*** SOURCE RECORDS ***
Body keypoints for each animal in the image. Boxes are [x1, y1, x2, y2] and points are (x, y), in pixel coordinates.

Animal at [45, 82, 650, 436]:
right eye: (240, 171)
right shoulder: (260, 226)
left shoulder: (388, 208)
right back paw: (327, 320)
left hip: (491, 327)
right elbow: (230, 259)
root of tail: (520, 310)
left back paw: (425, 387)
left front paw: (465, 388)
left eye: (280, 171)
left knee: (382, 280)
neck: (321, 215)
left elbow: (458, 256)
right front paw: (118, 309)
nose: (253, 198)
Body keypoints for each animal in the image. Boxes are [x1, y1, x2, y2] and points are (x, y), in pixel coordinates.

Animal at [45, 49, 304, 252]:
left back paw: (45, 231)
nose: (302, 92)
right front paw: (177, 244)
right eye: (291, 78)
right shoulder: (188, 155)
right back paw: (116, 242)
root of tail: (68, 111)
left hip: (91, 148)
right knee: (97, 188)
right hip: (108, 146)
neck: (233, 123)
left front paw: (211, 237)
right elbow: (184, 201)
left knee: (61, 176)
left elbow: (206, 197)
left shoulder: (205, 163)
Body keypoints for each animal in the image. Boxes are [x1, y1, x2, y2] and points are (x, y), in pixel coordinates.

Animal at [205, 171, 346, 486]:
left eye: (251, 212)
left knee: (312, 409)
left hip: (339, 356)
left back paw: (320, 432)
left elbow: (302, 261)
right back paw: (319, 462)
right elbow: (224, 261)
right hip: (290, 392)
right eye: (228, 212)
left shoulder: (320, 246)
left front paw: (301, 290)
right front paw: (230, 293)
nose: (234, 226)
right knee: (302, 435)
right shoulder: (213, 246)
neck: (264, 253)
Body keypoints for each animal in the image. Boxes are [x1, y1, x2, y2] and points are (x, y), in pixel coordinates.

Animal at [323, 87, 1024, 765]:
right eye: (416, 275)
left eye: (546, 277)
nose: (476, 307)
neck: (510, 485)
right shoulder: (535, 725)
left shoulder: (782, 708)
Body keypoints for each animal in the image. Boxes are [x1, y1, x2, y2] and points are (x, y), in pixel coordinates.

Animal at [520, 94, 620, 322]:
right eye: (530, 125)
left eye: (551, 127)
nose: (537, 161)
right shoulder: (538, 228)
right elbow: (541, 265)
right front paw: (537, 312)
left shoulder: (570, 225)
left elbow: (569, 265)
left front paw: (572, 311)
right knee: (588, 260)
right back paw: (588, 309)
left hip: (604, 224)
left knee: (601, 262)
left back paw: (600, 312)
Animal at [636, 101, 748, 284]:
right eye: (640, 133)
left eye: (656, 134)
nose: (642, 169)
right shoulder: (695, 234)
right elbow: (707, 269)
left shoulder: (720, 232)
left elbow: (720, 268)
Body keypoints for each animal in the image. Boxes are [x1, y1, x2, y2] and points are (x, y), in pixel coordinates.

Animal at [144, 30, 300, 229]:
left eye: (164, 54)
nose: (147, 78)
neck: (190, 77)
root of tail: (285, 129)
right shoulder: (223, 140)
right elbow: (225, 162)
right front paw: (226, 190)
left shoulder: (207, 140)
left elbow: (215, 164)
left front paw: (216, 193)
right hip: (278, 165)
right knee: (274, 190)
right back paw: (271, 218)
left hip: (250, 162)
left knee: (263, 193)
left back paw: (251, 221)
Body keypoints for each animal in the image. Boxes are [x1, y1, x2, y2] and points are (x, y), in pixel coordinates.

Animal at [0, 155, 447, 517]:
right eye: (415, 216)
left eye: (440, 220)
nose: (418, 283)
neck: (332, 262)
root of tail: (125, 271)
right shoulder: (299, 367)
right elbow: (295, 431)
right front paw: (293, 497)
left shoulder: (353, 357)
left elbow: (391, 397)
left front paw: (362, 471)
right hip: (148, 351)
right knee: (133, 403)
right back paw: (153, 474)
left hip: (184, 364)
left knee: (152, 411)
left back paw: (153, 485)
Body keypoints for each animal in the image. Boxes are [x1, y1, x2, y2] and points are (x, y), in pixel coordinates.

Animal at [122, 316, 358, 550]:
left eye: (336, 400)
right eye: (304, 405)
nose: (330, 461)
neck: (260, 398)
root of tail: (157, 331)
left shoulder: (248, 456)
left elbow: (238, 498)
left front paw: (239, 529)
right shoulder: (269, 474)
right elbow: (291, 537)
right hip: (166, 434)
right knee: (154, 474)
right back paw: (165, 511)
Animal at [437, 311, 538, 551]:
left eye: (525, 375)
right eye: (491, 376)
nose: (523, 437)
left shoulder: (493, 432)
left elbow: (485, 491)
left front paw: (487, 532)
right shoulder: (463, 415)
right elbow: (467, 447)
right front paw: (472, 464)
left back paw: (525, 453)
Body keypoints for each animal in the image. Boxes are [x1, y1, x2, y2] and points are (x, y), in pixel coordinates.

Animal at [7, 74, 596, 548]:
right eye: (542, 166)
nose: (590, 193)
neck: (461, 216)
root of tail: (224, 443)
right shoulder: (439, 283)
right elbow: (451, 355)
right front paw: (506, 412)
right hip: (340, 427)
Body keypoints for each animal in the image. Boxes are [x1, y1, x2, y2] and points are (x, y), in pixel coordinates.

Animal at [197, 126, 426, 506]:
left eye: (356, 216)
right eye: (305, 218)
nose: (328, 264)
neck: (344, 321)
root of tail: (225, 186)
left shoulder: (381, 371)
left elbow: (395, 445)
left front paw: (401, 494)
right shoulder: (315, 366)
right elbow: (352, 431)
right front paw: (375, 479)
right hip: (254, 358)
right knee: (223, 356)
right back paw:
***
### ACTIVITY
The records above need to be retyped in full, exactly as they stand.

### ANSWER FOR THE TASK
Body keypoints for each animal in the image. Boxes are [x1, y1, x2, y2] and points are (x, y), in pixel coordinates.

Animal at [45, 82, 650, 436]:
right eye: (240, 171)
right shoulder: (260, 226)
left shoulder: (388, 208)
right back paw: (327, 320)
left hip: (491, 327)
right elbow: (230, 259)
root of tail: (520, 310)
left back paw: (425, 387)
left front paw: (465, 388)
left eye: (280, 171)
left knee: (382, 280)
neck: (321, 215)
left elbow: (458, 256)
right front paw: (118, 309)
nose: (253, 198)
Body keypoints for each animal in the image. Boxes are [x1, y1, x2, y2] and points are (x, y), in pixel coordinates.

Animal at [45, 49, 304, 252]:
left back paw: (45, 231)
nose: (302, 92)
right front paw: (177, 244)
right eye: (291, 78)
right shoulder: (188, 155)
right back paw: (116, 242)
root of tail: (68, 111)
left hip: (91, 148)
right knee: (97, 188)
right hip: (108, 146)
neck: (233, 123)
left front paw: (211, 237)
right elbow: (184, 201)
left knee: (61, 176)
left elbow: (206, 197)
left shoulder: (205, 163)
Body keypoints for each animal in the image. Boxes are [x1, y1, x2, y2] and points are (x, y), in pixel coordinates.

Animal at [205, 171, 346, 486]:
left eye: (251, 212)
left knee: (312, 409)
left hip: (339, 356)
left back paw: (320, 432)
left elbow: (302, 261)
right back paw: (319, 462)
right elbow: (224, 261)
right hip: (290, 392)
right eye: (228, 212)
left shoulder: (320, 246)
left front paw: (301, 290)
right front paw: (230, 293)
nose: (234, 226)
right knee: (302, 435)
right shoulder: (213, 246)
neck: (264, 253)
Body keypoints for each animal in the image. Boxes are [x1, y1, x2, y2] and points are (x, y), in pixel coordinates.

Animal at [323, 87, 1024, 765]:
right eye: (416, 275)
left eye: (546, 277)
nose: (476, 307)
neck: (510, 485)
right shoulder: (535, 725)
left shoulder: (782, 708)
Body keypoints for each animal in the image. Boxes are [x1, y1, x2, y2] and points are (x, y), in pixel coordinates.

Animal at [520, 94, 620, 322]:
right eye: (530, 125)
left eye: (551, 127)
nose: (537, 161)
right shoulder: (538, 228)
right elbow: (541, 265)
right front paw: (537, 312)
left shoulder: (570, 225)
left elbow: (569, 265)
left front paw: (572, 311)
right knee: (588, 260)
right back paw: (588, 309)
left hip: (604, 224)
left knee: (601, 262)
left back paw: (600, 312)
Animal at [636, 101, 748, 284]:
right eye: (640, 133)
left eye: (656, 134)
nose: (642, 169)
right shoulder: (695, 234)
right elbow: (707, 269)
left shoulder: (720, 232)
left elbow: (720, 268)
Body keypoints for each animal in the image. Boxes are [x1, y1, x2, y2] and points are (x, y), in pixel coordinates.

Animal at [144, 30, 300, 229]:
left eye: (164, 54)
nose: (147, 78)
neck: (190, 77)
root of tail: (285, 129)
right shoulder: (223, 140)
right elbow: (225, 162)
right front paw: (226, 190)
left shoulder: (207, 140)
left elbow: (215, 164)
left front paw: (216, 193)
right hip: (278, 165)
right knee: (274, 190)
right back paw: (271, 218)
left hip: (250, 162)
left knee: (263, 193)
left back paw: (251, 221)
Body keypoints for each animal in the image. Boxes are [x1, y1, x2, y2] and points are (x, y), in pixel coordinates.

Animal at [0, 155, 447, 517]:
right eye: (415, 216)
left eye: (440, 220)
nose: (418, 283)
neck: (332, 262)
root of tail: (125, 271)
right shoulder: (299, 367)
right elbow: (295, 431)
right front paw: (293, 497)
left shoulder: (353, 357)
left elbow: (391, 397)
left front paw: (362, 471)
right hip: (148, 351)
right knee: (133, 403)
right back paw: (153, 474)
left hip: (184, 364)
left knee: (152, 411)
left back paw: (153, 485)
Body keypoints for each animal in the image. Boxes are [x1, y1, x2, y2] and points are (x, y), in pixel coordinates.

Animal at [122, 316, 358, 550]:
left eye: (336, 400)
right eye: (304, 405)
nose: (330, 461)
neck: (260, 398)
root of tail: (157, 331)
left shoulder: (248, 456)
left elbow: (238, 498)
left front paw: (239, 529)
right shoulder: (269, 474)
right elbow: (291, 537)
right hip: (166, 434)
right knee: (154, 474)
right back paw: (165, 511)
Animal at [437, 311, 538, 551]:
left eye: (525, 375)
right eye: (491, 376)
nose: (523, 437)
left shoulder: (493, 432)
left elbow: (485, 491)
left front paw: (487, 532)
right shoulder: (463, 415)
right elbow: (467, 447)
right front paw: (472, 464)
left back paw: (525, 453)
Body keypoints for each animal in the image. Boxes are [x1, y1, x2, y2] and points are (x, y), in pixel coordinates.

Animal at [7, 74, 596, 548]:
right eye: (542, 166)
nose: (590, 193)
neck: (461, 216)
root of tail: (224, 443)
right shoulder: (439, 283)
right elbow: (451, 355)
right front paw: (506, 412)
right hip: (340, 427)
Body keypoints for each animal in the image. Boxes are [x1, y1, x2, y2] and points are (x, y), in pixel coordinates.

Animal at [197, 126, 426, 506]:
left eye: (356, 216)
right eye: (305, 218)
nose: (328, 264)
neck: (344, 321)
root of tail: (225, 186)
left shoulder: (381, 371)
left elbow: (395, 445)
left front paw: (401, 494)
right shoulder: (315, 366)
right elbow: (352, 431)
right front paw: (375, 479)
right hip: (254, 358)
right knee: (223, 356)
right back paw:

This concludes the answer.